Les travaux du groupe ad hoc ayant trait à la transposition ont été effectué sur la base d’un avant-projet d’arrêté de la Région flamande. Cet avant-projet fût élaboré en 1997 par l’administration du LNE (« Leefmilieu-, Natuur en Energie », anciennement connu sous le nom d’AMINAL, « Administratie Milieu-, Natuur-, Land- Waterbeheer »), dans le cadre du groupe de travail "Sous-commission substances dangereuses" en concertation avec les milieux académiques et industriels et le SBB.

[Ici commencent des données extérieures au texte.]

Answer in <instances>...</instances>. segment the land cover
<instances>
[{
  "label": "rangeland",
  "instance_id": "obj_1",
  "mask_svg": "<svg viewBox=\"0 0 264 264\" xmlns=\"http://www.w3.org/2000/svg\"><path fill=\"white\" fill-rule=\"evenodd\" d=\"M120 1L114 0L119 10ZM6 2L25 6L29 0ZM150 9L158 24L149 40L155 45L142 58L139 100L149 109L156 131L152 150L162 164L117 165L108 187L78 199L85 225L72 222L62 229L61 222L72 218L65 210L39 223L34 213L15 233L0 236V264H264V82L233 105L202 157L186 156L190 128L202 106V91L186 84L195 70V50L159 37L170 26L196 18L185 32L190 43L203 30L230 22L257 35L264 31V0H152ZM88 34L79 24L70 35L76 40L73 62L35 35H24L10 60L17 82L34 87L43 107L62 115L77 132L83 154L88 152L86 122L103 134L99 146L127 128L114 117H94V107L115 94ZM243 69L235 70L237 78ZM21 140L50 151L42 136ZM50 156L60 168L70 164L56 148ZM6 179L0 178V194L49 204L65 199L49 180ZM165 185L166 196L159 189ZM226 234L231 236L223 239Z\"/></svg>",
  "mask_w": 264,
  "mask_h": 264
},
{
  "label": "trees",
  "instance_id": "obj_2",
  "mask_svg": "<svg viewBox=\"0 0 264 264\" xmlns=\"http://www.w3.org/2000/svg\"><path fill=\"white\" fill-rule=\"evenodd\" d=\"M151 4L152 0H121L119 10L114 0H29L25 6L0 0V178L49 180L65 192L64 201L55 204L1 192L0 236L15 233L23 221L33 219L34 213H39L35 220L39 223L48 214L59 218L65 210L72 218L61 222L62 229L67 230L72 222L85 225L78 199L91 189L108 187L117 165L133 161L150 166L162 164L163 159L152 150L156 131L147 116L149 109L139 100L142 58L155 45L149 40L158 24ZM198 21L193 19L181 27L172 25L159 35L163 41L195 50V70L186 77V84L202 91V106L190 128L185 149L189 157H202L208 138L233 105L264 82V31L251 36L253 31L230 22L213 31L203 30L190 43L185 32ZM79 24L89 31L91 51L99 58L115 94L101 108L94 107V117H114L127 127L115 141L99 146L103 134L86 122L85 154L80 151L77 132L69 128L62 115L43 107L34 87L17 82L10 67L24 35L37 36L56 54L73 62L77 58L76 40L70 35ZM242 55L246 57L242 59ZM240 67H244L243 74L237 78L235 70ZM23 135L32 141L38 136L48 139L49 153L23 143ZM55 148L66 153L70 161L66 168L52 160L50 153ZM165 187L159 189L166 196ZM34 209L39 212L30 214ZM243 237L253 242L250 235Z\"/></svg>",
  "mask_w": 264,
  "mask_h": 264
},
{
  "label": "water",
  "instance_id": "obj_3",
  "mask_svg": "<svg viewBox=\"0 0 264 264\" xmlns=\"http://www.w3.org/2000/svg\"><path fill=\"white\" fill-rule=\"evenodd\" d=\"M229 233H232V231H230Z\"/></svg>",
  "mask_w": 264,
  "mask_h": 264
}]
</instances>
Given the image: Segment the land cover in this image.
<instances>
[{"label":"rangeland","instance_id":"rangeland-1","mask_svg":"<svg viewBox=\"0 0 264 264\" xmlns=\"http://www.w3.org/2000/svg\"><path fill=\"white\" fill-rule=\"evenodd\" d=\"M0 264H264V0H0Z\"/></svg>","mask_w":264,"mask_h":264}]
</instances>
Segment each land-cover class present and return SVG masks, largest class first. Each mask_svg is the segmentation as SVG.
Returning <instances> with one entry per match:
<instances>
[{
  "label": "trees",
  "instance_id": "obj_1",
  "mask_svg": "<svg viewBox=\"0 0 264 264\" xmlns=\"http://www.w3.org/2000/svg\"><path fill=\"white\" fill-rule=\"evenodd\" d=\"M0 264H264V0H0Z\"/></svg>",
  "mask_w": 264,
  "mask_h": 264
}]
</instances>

L’objectif visé par les différentes parties n'a pas uniquement consisté dans la révision des arrêtés régionaux en matière d’utilisation confinée d’OGM et de pathogènes sur la base de la nouvelle directive. D’autres aspects ont également été pris en considération, dont :

  • Une adaptation de la réglementation de manière à ce qu’elle concorde mieux avec la réalité du terrain et l’expérience acquise, et de manière telle que la santé publique et l’environnement restent protégés de manière optimale ;
  • Les propositions émanant des milieux académiques et industriels, des autorités compétentes et du public ;
  • La nécessité d’intégrer la jurisprudence ;
  • La publication par le CEN (Comité européen de normalisation) de normes dans le domaine de la biotechnologie, qui constituaient un complément technique particulièrement utile pour l’implémentation des réglementations ;
  • La nécessité de placer encore davantage l’accent sur le contrôle et par conséquent sur le rôle des services d’inspections régionaux (conformément à l’article 17 de la directive) alors que la réglementation initiale était principalement axée sur la politique d’autorisation et de régularisation des installations  ;
  • Les besoins croissants (en ce compris les obligations légales) en matière d’information et de participation du public ;
  • Le principe de précaution, particulièrement dans le contexte de la communication de la Commission européenne sue ce sujet (Communication de la Commission sur le recours au principe de précaution. COM (2000) , 2 février 2000).

Lors de la transposition de la directive 98/81/CE, il a été décidé de conserver l’extension du champ d’application aux OGM et aux pathogènes. La législation en matière d’environnement applicable aux installations classées, a été maintenue à titre de cadre général pour cette implémentation. En outre, l’on a également tenu compte de la réglementation propre à chaque Région.

Pour ce qui est des avant-projets d’arrêtés pour les trois Régions, une vingtaine de points d’harmonisation ont été rassemblés dans les conclusions du groupe de travail. Ces points concernaient essentiellement les procédures, mais des décisions relatives aux matières suivantes ont également été prises :

  • La clarification des responsabilités et de l’organisation de la biosécurité au sein des installations (notion d’ "utilisateur" tel que définie par la directive, désignation d’un responsable ou coordinateur de la biosécurité et le cas échéant d’un comité de biosécurité) ;
  • La gestion de déchets résultant d’activités de classe de risque 1 pour lesquels la directive 98/81/CE ne prévoit pas d’inactivation obligatoire (il fût décidé de rendre l’inactivation de ce type de déchets obligatoire, suivant une méthode validée) ;
  • Le contrôle au moyen de prélèvements d’échantillons biologiques relatifs à la traçabilité des OGM et des pathogènes.

Les dix mois de travail du groupe ad hoc "biosécurité" du CCPIE ont offert la possibilité de parvenir à l’harmonisation visée dans l’accord de coopération en matière de biosécurité, permettant ainsi aux trois Régions de disposer d’une base à l’aide de laquelle elles ont pu achever les textes de transposition.

La directive 98/81/CE a été transposée le 8 novembre 2001 en Région de Bruxelles-capitale, le 6 février 2004 en Région flamande et le 4 juillet 2002 en Région wallonne. Ces législations sont toujours en vigeur.

Entre-temps les directives 90/219/CEE et 98/81/CE ont été remplacées par la directive 2009/41/CE qui est une forme consolidée de la directive 90/219/CEE et des amendements consécutifs 94/51/CE, 98/81/CE et de la décision 2001/204/CE.